TASK OBJECTIVE
Work through the entries below and show every line in which "RDUTUOK" is found.

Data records
# # # #
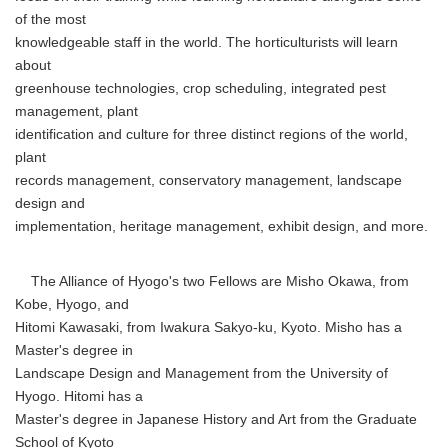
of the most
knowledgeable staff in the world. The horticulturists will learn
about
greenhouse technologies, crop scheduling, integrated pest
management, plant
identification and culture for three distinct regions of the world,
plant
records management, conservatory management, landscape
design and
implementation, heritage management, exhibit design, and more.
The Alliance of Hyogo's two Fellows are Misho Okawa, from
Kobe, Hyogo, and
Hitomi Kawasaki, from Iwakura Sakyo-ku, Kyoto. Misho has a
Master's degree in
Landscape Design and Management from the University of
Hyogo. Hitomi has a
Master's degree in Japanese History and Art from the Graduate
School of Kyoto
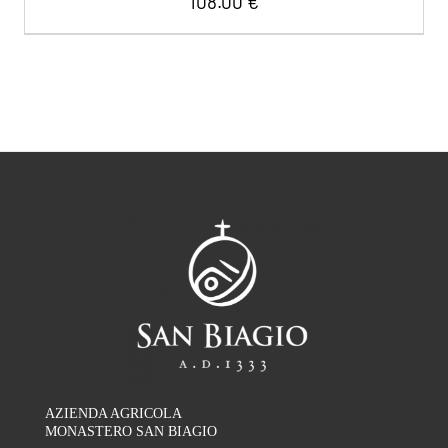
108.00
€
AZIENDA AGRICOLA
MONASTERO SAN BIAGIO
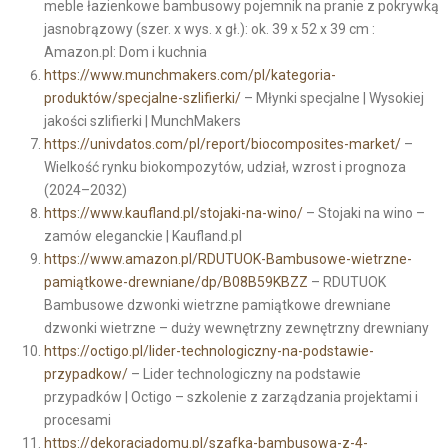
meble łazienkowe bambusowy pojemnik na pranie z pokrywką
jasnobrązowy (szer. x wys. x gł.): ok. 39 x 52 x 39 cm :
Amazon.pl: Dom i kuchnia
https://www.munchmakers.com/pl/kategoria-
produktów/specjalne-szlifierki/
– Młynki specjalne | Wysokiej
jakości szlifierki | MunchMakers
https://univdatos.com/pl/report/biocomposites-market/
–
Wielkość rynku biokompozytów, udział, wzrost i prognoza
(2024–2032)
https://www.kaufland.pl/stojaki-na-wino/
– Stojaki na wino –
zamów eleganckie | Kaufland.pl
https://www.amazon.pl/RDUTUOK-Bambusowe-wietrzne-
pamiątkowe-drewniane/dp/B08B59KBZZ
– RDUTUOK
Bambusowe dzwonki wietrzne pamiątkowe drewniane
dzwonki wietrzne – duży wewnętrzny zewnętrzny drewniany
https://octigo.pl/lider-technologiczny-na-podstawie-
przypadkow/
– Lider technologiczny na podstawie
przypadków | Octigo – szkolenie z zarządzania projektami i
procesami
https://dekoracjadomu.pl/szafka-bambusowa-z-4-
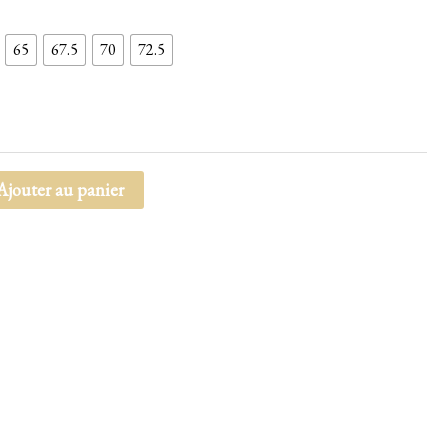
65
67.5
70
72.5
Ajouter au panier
# # # #
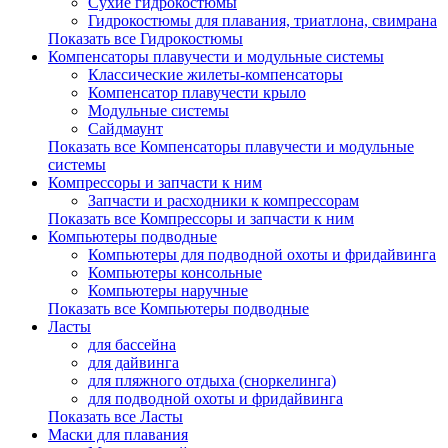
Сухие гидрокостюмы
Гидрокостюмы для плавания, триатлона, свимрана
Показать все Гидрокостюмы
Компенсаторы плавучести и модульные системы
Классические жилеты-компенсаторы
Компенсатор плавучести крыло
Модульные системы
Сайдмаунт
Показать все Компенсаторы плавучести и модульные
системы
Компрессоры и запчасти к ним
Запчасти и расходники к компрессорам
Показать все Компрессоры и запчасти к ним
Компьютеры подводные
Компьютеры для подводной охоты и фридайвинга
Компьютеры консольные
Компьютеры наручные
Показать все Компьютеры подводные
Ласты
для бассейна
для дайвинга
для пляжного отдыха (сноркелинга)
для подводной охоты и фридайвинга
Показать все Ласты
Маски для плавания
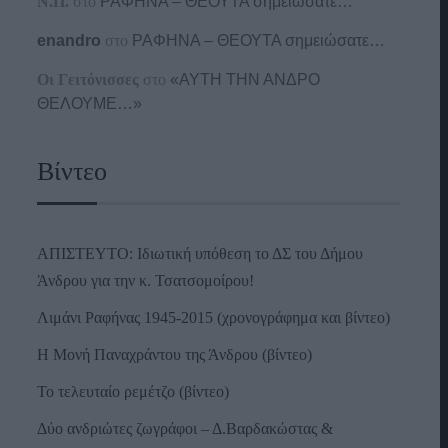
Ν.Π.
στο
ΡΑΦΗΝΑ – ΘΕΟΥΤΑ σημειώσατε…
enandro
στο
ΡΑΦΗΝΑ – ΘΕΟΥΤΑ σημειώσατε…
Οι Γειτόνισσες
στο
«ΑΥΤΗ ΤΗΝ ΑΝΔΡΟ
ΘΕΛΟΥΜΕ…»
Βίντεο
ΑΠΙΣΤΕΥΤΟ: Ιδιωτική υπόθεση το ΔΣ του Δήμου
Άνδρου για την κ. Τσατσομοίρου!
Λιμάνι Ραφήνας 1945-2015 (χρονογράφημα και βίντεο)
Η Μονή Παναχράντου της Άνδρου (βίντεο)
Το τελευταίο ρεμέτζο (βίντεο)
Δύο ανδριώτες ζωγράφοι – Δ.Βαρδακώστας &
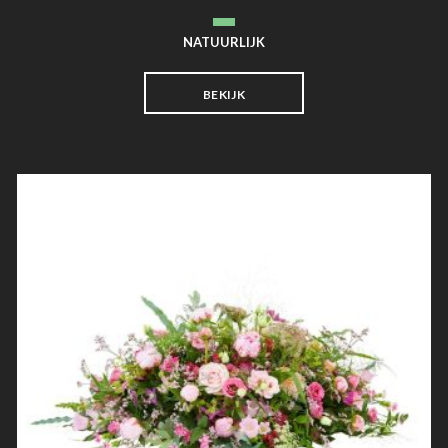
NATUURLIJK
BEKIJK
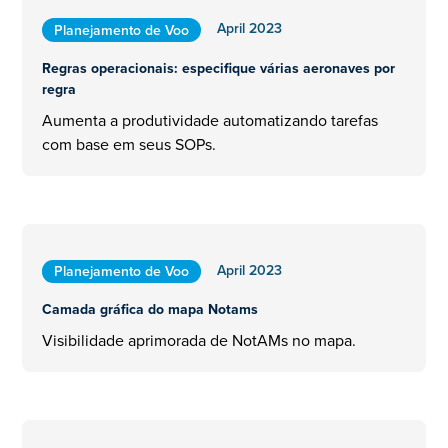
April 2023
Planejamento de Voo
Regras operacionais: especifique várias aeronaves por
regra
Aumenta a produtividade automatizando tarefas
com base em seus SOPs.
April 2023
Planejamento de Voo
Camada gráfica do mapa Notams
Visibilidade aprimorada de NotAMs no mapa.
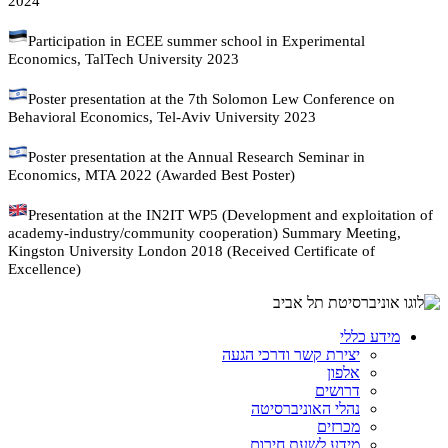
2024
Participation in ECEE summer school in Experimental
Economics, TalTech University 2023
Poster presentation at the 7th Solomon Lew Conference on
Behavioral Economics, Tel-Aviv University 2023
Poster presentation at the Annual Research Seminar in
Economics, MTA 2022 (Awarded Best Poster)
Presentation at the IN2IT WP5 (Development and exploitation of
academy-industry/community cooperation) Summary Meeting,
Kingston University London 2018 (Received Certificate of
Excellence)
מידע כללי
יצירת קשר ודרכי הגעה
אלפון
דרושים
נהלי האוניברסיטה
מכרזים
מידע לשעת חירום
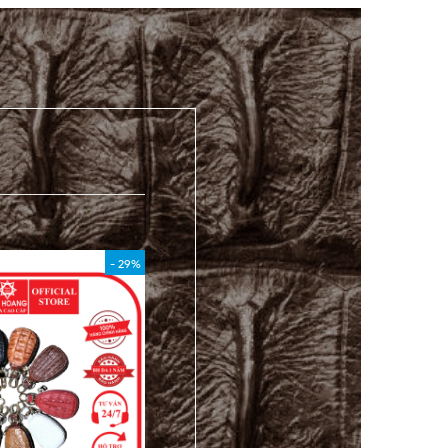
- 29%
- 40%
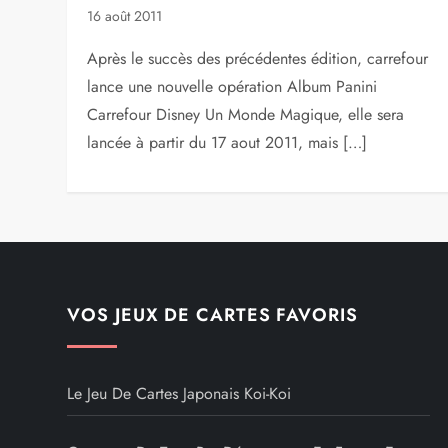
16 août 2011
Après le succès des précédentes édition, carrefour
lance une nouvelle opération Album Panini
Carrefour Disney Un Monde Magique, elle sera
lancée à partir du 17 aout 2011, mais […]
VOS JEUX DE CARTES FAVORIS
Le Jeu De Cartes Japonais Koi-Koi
# # # #
OUTPUT FOR THIS EXERCISE
https://www.amazon.pl/RDUTUOK-Bambusowe-wietrzne-
– RDUTUOK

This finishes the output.